> **TO DO**: Please copy out, word for word, every line of text in all the rows below, leaving the pictures out of your answer.

> **Dataset entries**:
· · · · ·

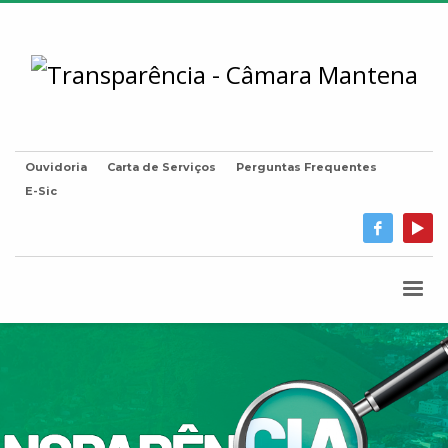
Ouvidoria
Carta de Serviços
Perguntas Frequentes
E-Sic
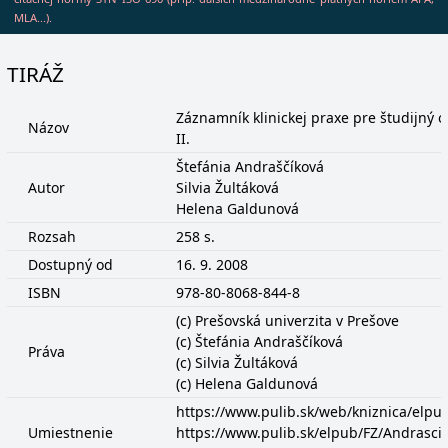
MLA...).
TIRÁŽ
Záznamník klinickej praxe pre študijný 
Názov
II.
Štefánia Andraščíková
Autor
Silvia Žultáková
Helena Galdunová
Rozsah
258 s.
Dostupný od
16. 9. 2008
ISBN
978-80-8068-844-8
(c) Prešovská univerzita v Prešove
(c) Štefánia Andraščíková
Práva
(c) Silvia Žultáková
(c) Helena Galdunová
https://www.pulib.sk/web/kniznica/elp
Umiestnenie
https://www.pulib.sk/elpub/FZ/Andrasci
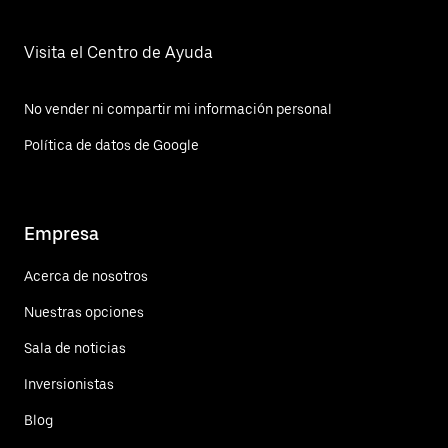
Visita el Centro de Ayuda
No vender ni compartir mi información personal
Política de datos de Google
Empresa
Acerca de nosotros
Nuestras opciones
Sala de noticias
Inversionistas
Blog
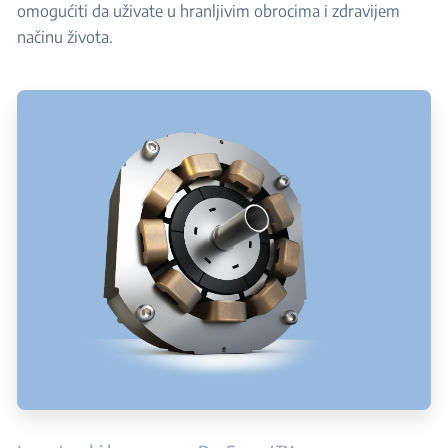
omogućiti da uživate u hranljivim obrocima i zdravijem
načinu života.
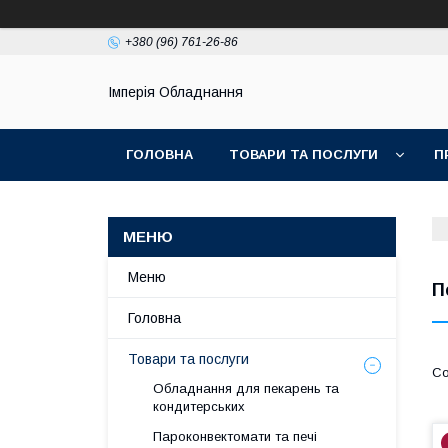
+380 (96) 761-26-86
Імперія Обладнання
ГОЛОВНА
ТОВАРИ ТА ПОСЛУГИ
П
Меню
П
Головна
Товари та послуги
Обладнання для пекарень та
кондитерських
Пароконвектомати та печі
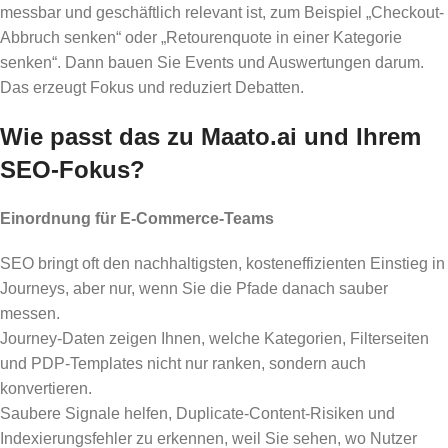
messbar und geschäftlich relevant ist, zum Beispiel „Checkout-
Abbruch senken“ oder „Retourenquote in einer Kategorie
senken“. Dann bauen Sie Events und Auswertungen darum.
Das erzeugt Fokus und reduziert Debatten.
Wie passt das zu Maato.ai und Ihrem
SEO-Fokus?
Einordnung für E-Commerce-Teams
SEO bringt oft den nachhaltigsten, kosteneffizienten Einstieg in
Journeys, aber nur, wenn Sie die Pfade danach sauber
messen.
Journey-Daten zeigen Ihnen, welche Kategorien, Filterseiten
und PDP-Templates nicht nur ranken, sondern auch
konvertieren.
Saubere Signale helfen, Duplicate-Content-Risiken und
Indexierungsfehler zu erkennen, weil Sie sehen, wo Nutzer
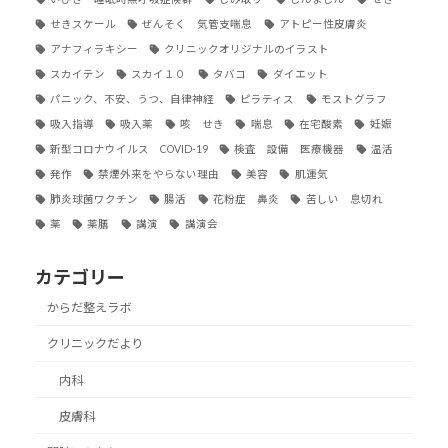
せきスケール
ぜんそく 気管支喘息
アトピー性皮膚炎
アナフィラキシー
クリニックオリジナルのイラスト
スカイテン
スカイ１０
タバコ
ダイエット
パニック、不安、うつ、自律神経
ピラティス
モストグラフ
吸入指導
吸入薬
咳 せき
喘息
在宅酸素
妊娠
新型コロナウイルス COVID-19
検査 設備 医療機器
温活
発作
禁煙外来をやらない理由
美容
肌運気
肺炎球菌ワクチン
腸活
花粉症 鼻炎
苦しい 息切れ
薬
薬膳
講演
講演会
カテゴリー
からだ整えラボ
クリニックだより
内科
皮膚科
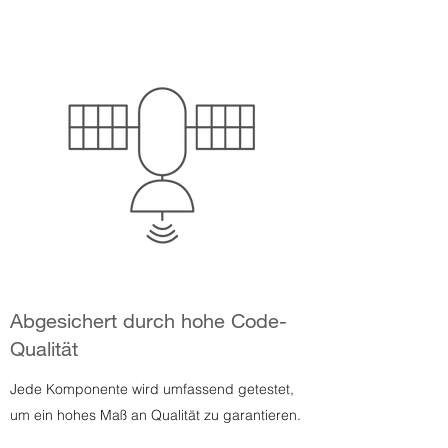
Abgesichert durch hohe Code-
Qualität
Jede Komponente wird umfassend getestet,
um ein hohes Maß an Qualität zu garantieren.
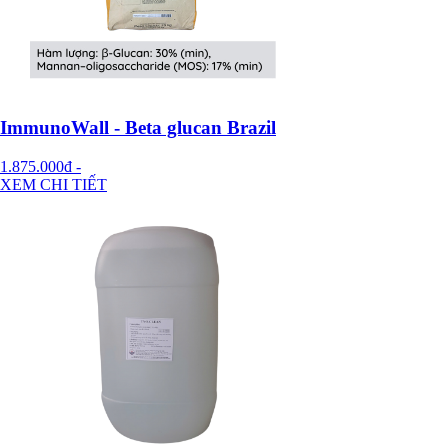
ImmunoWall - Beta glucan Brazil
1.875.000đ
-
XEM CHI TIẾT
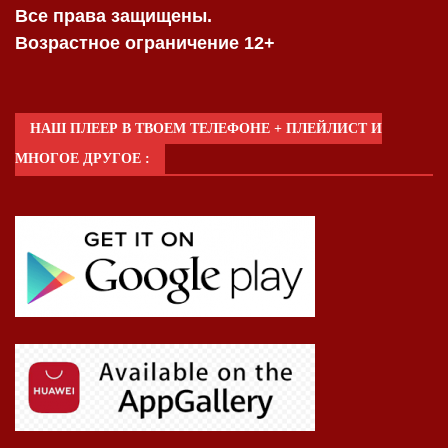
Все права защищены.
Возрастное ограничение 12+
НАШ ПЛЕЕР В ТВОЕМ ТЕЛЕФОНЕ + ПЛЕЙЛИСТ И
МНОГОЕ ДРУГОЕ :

· · · · ·

> **ANSWER BOX**:
Ouvidoria
Carta de Serviços
Perguntas Frequentes
E-Sic
MLA...).
TIRÁŽ
Záznamník klinickej praxe pre študijný 
Názov
II.
Štefánia Andraščíková
Autor
Silvia Žultáková
Helena Galdunová
Rozsah
258 s.
Dostupný od
16. 9. 2008
ISBN
978-80-8068-844-8
(c) Prešovská univerzita v Prešove
(c) Štefánia Andraščíková
Práva
(c) Silvia Žultáková
(c) Helena Galdunová
https://www.pulib.sk/web/kniznica/elp
Umiestnenie
https://www.pulib.sk/elpub/FZ/Andrasci
Visita el Centro de Ayuda
No vender ni compartir mi información personal
Política de datos de Google
Empresa
Acerca de nosotros
Nuestras opciones
Sala de noticias
Inversionistas
Blog
omogućiti da uživate u hranljivim obrocima i zdravijem
načinu života.
+380 (96) 761-26-86
Імперія Обладнання
ГОЛОВНА
ТОВАРИ ТА ПОСЛУГИ
П
Меню
П
Головна
Товари та послуги
Обладнання для пекарень та
кондитерських
Пароконвектомати та печі
messbar und geschäftlich relevant ist, zum Beispiel „Checkout-
Abbruch senken“ oder „Retourenquote in einer Kategorie
senken“. Dann bauen Sie Events und Auswertungen darum.
Das erzeugt Fokus und reduziert Debatten.
Wie passt das zu Maato.ai und Ihrem
SEO-Fokus?
Einordnung für E-Commerce-Teams
SEO bringt oft den nachhaltigsten, kosteneffizienten Einstieg in
Journeys, aber nur, wenn Sie die Pfade danach sauber
messen.
Journey-Daten zeigen Ihnen, welche Kategorien, Filterseiten
und PDP-Templates nicht nur ranken, sondern auch
konvertieren.
Saubere Signale helfen, Duplicate-Content-Risiken und
Indexierungsfehler zu erkennen, weil Sie sehen, wo Nutzer
せきスケール
ぜんそく 気管支喘息
アトピー性皮膚炎
アナフィラキシー
クリニックオリジナルのイラスト
スカイテン
スカイ１０
タバコ
ダイエット
パニック、不安、うつ、自律神経
ピラティス
モストグラフ
吸入指導
吸入薬
咳 せき
喘息
在宅酸素
妊娠
新型コロナウイルス COVID-19
検査 設備 医療機器
温活
発作
禁煙外来をやらない理由
美容
肌運気
肺炎球菌ワクチン
腸活
花粉症 鼻炎
苦しい 息切れ
薬
薬膳
講演
講演会
カテゴリー
からだ整えラボ
クリニックだより
内科
皮膚科
Abgesichert durch hohe Code-
Qualität
Jede Komponente wird umfassend getestet,
um ein hohes Maß an Qualität zu garantieren.
ImmunoWall - Beta glucan Brazil
1.875.000đ
-
XEM CHI TIẾT
Все права защищены.
Возрастное ограничение 12+
НАШ ПЛЕЕР В ТВОЕМ ТЕЛЕФОНЕ + ПЛЕЙЛИСТ И
МНОГОЕ ДРУГОЕ :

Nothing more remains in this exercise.